> Task description:
Please retype the records below exactly, leaving out any pictures.

> Records from a data collection:
==================================================

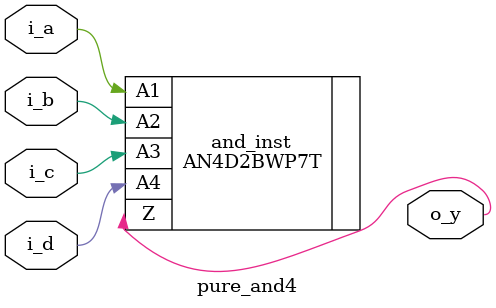
<source format=v>

`timescale 1ns/1ns

module pure_and4 #(
    parameter DOMAIN_3V0 = 0
  )(
    input  i_a,
    input  i_b,
    input  i_c,
    input  i_d,
    output o_y
  );

  AN4D2BWP7T and_inst(
    .A1 (i_a),
    .A2 (i_b),
    .A3 (i_c),
    .A4 (i_d),
    .Z  (o_y)
  );

endmodule


</source>
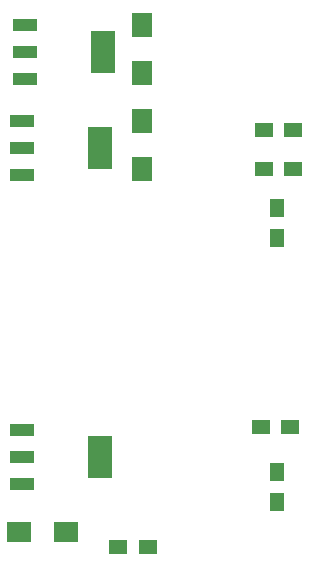
<source format=gbp>
G04 #@! TF.FileFunction,Paste,Bot*
%FSLAX46Y46*%
G04 Gerber Fmt 4.6, Leading zero omitted, Abs format (unit mm)*
G04 Created by KiCad (PCBNEW 4.0.4-stable) date 10/08/16 21:13:51*
%MOMM*%
%LPD*%
G01*
G04 APERTURE LIST*
%ADD10C,0.152400*%
%ADD11R,1.250000X1.500000*%
%ADD12R,1.500000X1.250000*%
%ADD13R,1.700000X2.000000*%
%ADD14R,2.000000X1.700000*%
%ADD15R,2.032000X3.657600*%
%ADD16R,2.032000X1.016000*%
G04 APERTURE END LIST*
D10*
D11*
X135128000Y-82062000D03*
X135128000Y-84562000D03*
X135128000Y-104414000D03*
X135128000Y-106914000D03*
D12*
X136251000Y-100584000D03*
X133751000Y-100584000D03*
X136505000Y-75438000D03*
X134005000Y-75438000D03*
X121686000Y-110744000D03*
X124186000Y-110744000D03*
X134005000Y-78740000D03*
X136505000Y-78740000D03*
D13*
X123698000Y-70580000D03*
X123698000Y-66580000D03*
X123698000Y-78708000D03*
X123698000Y-74708000D03*
D14*
X117316000Y-109474000D03*
X113316000Y-109474000D03*
D15*
X120396000Y-68834000D03*
D16*
X113792000Y-68834000D03*
X113792000Y-66548000D03*
X113792000Y-71120000D03*
D15*
X120142000Y-76962000D03*
D16*
X113538000Y-76962000D03*
X113538000Y-74676000D03*
X113538000Y-79248000D03*
D15*
X120142000Y-103124000D03*
D16*
X113538000Y-103124000D03*
X113538000Y-100838000D03*
X113538000Y-105410000D03*
M02*

</source>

==================================================

> Answer area:
<source format=v>

`timescale 1ns/1ns

module pure_and4 #(
    parameter DOMAIN_3V0 = 0
  )(
    input  i_a,
    input  i_b,
    input  i_c,
    input  i_d,
    output o_y
  );

  AN4D2BWP7T and_inst(
    .A1 (i_a),
    .A2 (i_b),
    .A3 (i_c),
    .A4 (i_d),
    .Z  (o_y)
  );

endmodule


</source>
<source format=gbp>
G04 #@! TF.FileFunction,Paste,Bot*
%FSLAX46Y46*%
G04 Gerber Fmt 4.6, Leading zero omitted, Abs format (unit mm)*
G04 Created by KiCad (PCBNEW 4.0.4-stable) date 10/08/16 21:13:51*
%MOMM*%
%LPD*%
G01*
G04 APERTURE LIST*
%ADD10C,0.152400*%
%ADD11R,1.250000X1.500000*%
%ADD12R,1.500000X1.250000*%
%ADD13R,1.700000X2.000000*%
%ADD14R,2.000000X1.700000*%
%ADD15R,2.032000X3.657600*%
%ADD16R,2.032000X1.016000*%
G04 APERTURE END LIST*
D10*
D11*
X135128000Y-82062000D03*
X135128000Y-84562000D03*
X135128000Y-104414000D03*
X135128000Y-106914000D03*
D12*
X136251000Y-100584000D03*
X133751000Y-100584000D03*
X136505000Y-75438000D03*
X134005000Y-75438000D03*
X121686000Y-110744000D03*
X124186000Y-110744000D03*
X134005000Y-78740000D03*
X136505000Y-78740000D03*
D13*
X123698000Y-70580000D03*
X123698000Y-66580000D03*
X123698000Y-78708000D03*
X123698000Y-74708000D03*
D14*
X117316000Y-109474000D03*
X113316000Y-109474000D03*
D15*
X120396000Y-68834000D03*
D16*
X113792000Y-68834000D03*
X113792000Y-66548000D03*
X113792000Y-71120000D03*
D15*
X120142000Y-76962000D03*
D16*
X113538000Y-76962000D03*
X113538000Y-74676000D03*
X113538000Y-79248000D03*
D15*
X120142000Y-103124000D03*
D16*
X113538000Y-103124000D03*
X113538000Y-100838000D03*
X113538000Y-105410000D03*
M02*

</source>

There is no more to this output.